Em Vamos à América, dirigido por Leo McCarey, somos levados a uma jornada cômica e espirituosa sobre as diferenças culturais e o choque de classes, enquanto um mordomo britânico, Marmaduke Ruggles (interpretado por Charles Laughton), é inesperadamente levado ao Velho Oeste americano. A premissa é simples: Ruggles, que servia a uma família aristocrática na Inglaterra, é perdido em uma aposta de pôquer e passa a servir a uma família excêntrica de rancheiros americanos, os Flouds. O filme é uma sátira afiada sobre o conceito de identidade, tanto pessoal quanto nacional, e mostra a habilidade de McCarey em equilibrar humor com uma leve crítica social.

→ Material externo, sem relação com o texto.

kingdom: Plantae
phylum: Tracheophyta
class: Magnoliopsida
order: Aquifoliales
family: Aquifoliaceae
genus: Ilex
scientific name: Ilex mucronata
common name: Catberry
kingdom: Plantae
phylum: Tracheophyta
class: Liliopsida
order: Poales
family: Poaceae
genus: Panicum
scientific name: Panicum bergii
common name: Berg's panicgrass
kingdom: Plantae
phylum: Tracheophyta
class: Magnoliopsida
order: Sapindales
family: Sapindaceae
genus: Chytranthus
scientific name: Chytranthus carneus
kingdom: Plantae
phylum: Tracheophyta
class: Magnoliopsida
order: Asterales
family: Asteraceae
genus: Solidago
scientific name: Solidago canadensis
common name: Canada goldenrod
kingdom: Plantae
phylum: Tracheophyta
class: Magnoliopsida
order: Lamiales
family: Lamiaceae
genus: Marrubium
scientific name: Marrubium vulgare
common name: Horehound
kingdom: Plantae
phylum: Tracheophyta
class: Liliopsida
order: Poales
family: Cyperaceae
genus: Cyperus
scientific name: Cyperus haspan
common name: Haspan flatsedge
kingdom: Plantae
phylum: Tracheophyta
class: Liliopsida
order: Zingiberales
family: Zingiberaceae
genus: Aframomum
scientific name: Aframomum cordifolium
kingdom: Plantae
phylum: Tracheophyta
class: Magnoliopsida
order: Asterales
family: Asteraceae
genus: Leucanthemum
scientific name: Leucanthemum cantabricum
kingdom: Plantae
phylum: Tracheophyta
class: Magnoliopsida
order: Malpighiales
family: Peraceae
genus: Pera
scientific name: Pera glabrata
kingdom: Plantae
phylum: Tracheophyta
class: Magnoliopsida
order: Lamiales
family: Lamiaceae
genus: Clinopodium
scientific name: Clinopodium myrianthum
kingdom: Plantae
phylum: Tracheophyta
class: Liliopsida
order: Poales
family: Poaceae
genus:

Charles Laughton, em uma das performances consideradas das mais carismáticas de sua carreira, domina o papel de Ruggles com uma mistura de dignidade e surpresa, conforme seu personagem se adapta à liberdade e à informalidade americanas. Ao longo da trama, o rígido e refinado Ruggles se vê mergulhado em situações absurdas e hilárias, enquanto tenta manter a compostura em meio aos costumes descontraídos de seus novos patrões. Um dos momentos mais memoráveis do filme é quando Ruggles, antes um símbolo de sofisticação britânica, é confundido pelos habitantes de Red Gap com um coronel militar, o que gera uma série de mal-entendidos cômicos.
O diretor McCarey aproveita essa confusão para explorar questões mais profundas sobre o “sonho americano” e o que significa ser americano. Ruggles, um estrangeiro relutante, acaba por abraçar essa nova identidade de forma inesperada. Um ponto alto do filme é o momento em que Ruggles recita o Discurso de Gettysburg, um símbolo poderoso de liberdade e igualdade, que representa sua transformação e aceitação dessa nova vida. A cena, que poderia facilmente cair no sentimentalismo, é conduzida com uma leveza que mistura humor e emoção, mostrando como até mesmo um mordomo britânico pode se tornar um ícone dos valores americanos.
Além de Laughton, o elenco de apoio também merece destaque. Mary Boland, como a excêntrica Sra. Floud, entrega uma performance hilária, enquanto Charlie Ruggles, como o Sr. Floud, oferece um contraponto perfeito à seriedade de Marmaduke. O filme brilha com diálogos espirituosos e situações cômicas que criticam gentilmente tanto a rigidez das classes britânicas quanto a informalidade exuberante dos americanos.
Vamos à América é uma comédia inteligente que, além de entreter, convida o público a refletir sobre a natureza da identidade e da assimilação. Através de situações engraçadas e momentos tocantes, o filme mostra como até os mais improváveis personagens podem se reinventar em terras estrangeiras. Em última análise, é uma celebração do espírito americano, de sua capacidade de transformação e de sua aceitação, sem perder de vista o humor e o absurdo da vida cotidiana.